As a minister, I challenged myself to bring what I learned at OBU into the local congregations I was serving. My goal has been to emulate the great Baptist statesman E. Y. Mullins--to be a man of the books as well as of the people. These insights and
experiences of God immediately made their way into my ministry as I
attempted to integrate faith and learning.
Retention among college-age students is a critical challenge facing the church today. The issue is complex, but I believed then (as I do now) that a fundamental cause is that the church too often treats what happens in the classroom as unnecessary (or even hostile) to a relationship with God. Yet, OBU taught me that these separate spheres are in fact two aspects of a united whole, and my professors modeled this integration. So as a minister, I sought to model this for my students and my congregations. I worked to be open about the struggles of faith--refusing easy answers to the problems of biblical interpretation and philosophical inquiry. I strove to create spaces for fellow pilgrims to enter into an authentic, radically honest relationships with God while still guiding them through the wilderness of faith.
In short, I have aimed to offer them what OBU offered me--the genuine experience of our priesthood as believers.
Whether working with persons struggling with homelessness in Hell's Kitchen or middle and high schoolers in Shawnee, I can only offer so much. Jesus is the author and perfecter of faith. As a minister, OBU taught me to step out of the way while at the same time to encourage radically honest relationships with God, relationships that are built upon God's truth in the Bible and wherever else it be found. This is our common pilgrimage as Jesus' disciples.
A second question, then, must be asked: What does all this mean for the Shawnee community? The churches are an essential part of the city, and OBU supplies a number of the youth ministers and interns serving in Shawnee, Meeker, Tecumseh, McLoud and the surrounding area. Many are Baptist, and some are not. At UBC, in particular, the youth ministers before and after me were both current OBU students. OBU's preparation of its students for ministry profoundly affects the lives of middle and high school youth in Shawnee and the neighboring communities.
It should also be recognized that the OBU that I attended emphasized the need to engage the local community with love and generosity modeled on the ministry of Jesus. Rather than the withdrawal from the world both theologically and practically that is characteristic of fundamentalism, OBU integrated sociology, economic theory, and the gospel to advocate that Christians engage the world with love and justice. Certainly, Bison Hill has been rightly accused of being a bubble in a city and state struggling economically, but were it not for OBU, I would not have spent my time in Shawnee working with the homeless or area teens in need of friendship and community. Freedom from the BGCO's fundamentalist, escapist theology can only broaden OBU's engagement with the city.
Additionally, enrollment statistics on OBU's own website indicate that in the 2009-2010 academic year 61% of OBU's students came from 66 of the 77 counties in Oklahoma.
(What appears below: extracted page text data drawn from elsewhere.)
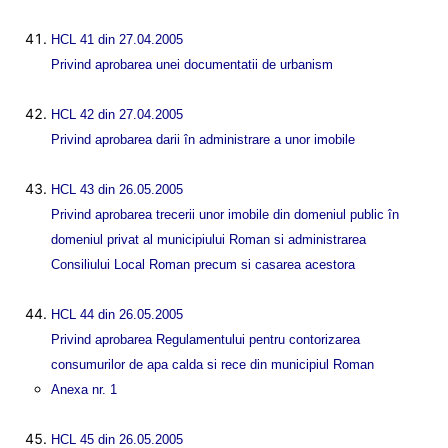
HCL 41 din 27.04.2005
Privind aprobarea unei documentatii de urbanism
HCL 42 din 27.04.2005
Privind aprobarea darii în administrare a unor imobile
HCL 43 din 26.05.2005
Privind aprobarea trecerii unor imobile din domeniul public în
domeniul privat al municipiului Roman si administrarea
Consiliului Local Roman precum si casarea acestora
HCL 44 din 26.05.2005
Privind aprobarea Regulamentului pentru contorizarea
consumurilor de apa calda si rece din municipiul Roman
Anexa nr. 1
HCL 45 din 26.05.2005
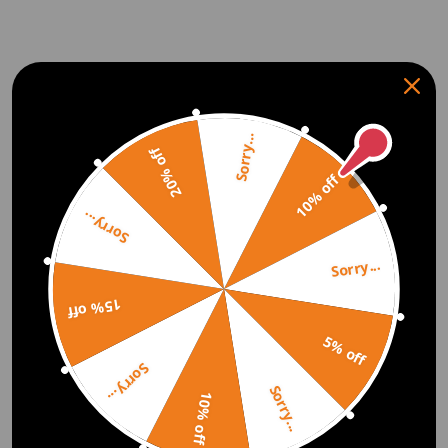
Sorry...
20% off
10% off
Sorry...
Sorry...
15% off
5% off
Sorry...
Sorry...
10% off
With the encroachment of fundamentalism and the loss of academic respectability, it is difficult to predict how enrollment will respond. Yet, given OBU's role in launching the careers of highly regarded scholars from Oklahoma (several students from my class are pursuing a Ph.D. at universities leading their fields, including Cambridge and Notre Dame) as well as its excellent programs in nursing and music among others, it is becoming increasingly clear that the university's decline is a loss of opportunity for Oklahomans.
For years, OBU has provided an education par excellence--preparing well students such as myself for both graduate school and Christian ministry. In truth, it has taken me years to understand what I learned at OBU--what I am still learning. The university has been as vital to me as it is to the Shawnee community and Oklahoma.